Stocks closed lower Thursday, pulling major indexes a bit further below the record highs they marked at the start of the week

TOKYO — Stocks closed lower Thursday, pulling major indexes a bit further below the record highs they marked at the start of the week. Investors continue to be focused on where the economy is headed as the pandemic wanes, and also on the latest company earnings reports. The S&P 500 index fell 0.3%. Technology and communications stocks were the biggest weights on the market. Banks, which have been reporting mostly solid financial results, also fell as bond yields headed lower. Investors also got a report from the Labor Department showing that jobless claims fell to another pandemic low.

THIS IS A BREAKING NEWS UPDATE. AP’s earlier story appears below.

Stocks fell Thursday, pulling major indexes a bit further below the record highs they marked at the beginning of the week. Investors continue to be focused on where the economy is headed as the pandemic wanes and also on the latest company earnings reports.

The S&P 500 index fell 0.6% as of 2:09 p.m. Eastern. The Dow Jones Industrial Average gave up an early gain, dropping 58 points, or 0.2%, to 34,873. The Nasdaq composite was down 1.1%. The S&P 500 is now down 0.5% for the week, while the the Nasdaq is down 1.5%.

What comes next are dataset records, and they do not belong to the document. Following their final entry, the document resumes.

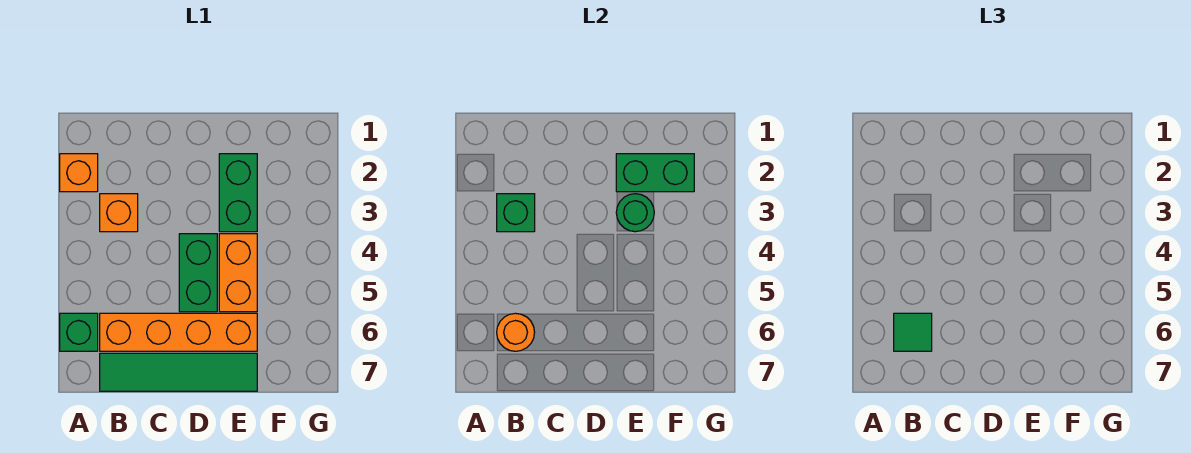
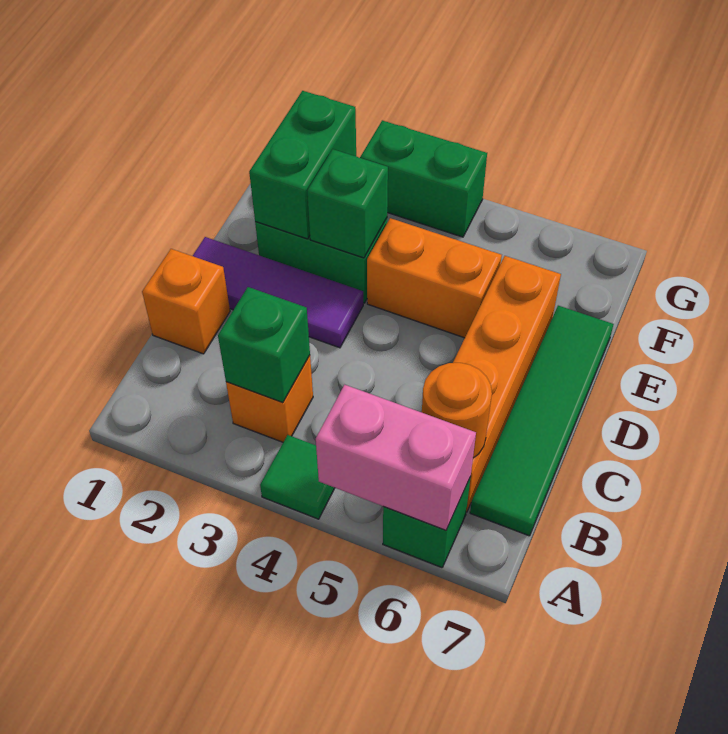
orange brick A2 level 1 -> orange brick C1 level 1
none -> pink brick A5:A6 level 2
green tile B6 level 3 -> green tile A4 level 1
none -> purple tile D1:D3 level 1
green brick D4:D5 level 1 -> green brick G3:G4 level 1
green round brick E3 level 2 -> green brick E3 level 2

Technology and communications stocks fell and were the biggest weight on the market. Banks, which have been reporting mostly solid financial results, fell as bond yields moved lower. That includes the 10-year Treasury note, a benchmark for interest rates on consumer loans. Lower interest rates make mortgages and other loans less profitable for banks.

The yield on the 10-year Treasury note fell to 1.30% from 1.35% the day before.

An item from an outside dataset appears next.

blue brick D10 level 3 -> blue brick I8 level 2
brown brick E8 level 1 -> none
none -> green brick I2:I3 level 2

More companies are reporting their latest quarterly earnings. Progressive fell 2.7% after the insurance company’s results fell far short of analysts’ forecasts. Morgan Stanley dropped 0.7% despite reporting a 10% rise in quarterly profits from a year earlier.

A larger bulk of companies will start reporting next week, when earnings season gets into full swing.

American International Group, better known as AIG, rose 2.9% after the insurance company reached a deal with Blackstone Group to help manage some of its life insurance assets.

Investors are also trying to determine how the economic recovery will play out for the rest of the year as the world tries to get back to normal with COVID-19 waning, but still lingering.

“There’s a big question mark around COVID-19 shifting from an acute to a chronic condition for the global market,” said Rod von Lipsey, managing director at UBS Private Wealth Management.

While the virus and its variants aren’t likely to severely disrupt the economic recovery, expectations for a quick snapback have been stymied by persistent mutations, he said.

Traders also kept an eye on Washington, as Federal Reserve Chair Jerome Powell delivered his second day of testimony before Congress. Powell reiterated that signs of inflation should ease or reverse over time, while acknowledging that the U.S. is in the midst of an unparalleled economic reopening on the heels of a pandemic-induced recession.

Investors also got a report from the Labor Department showed that unemployment claims fell by 26,000 last week to 360,000, the lowest level since the pandemic struck last year.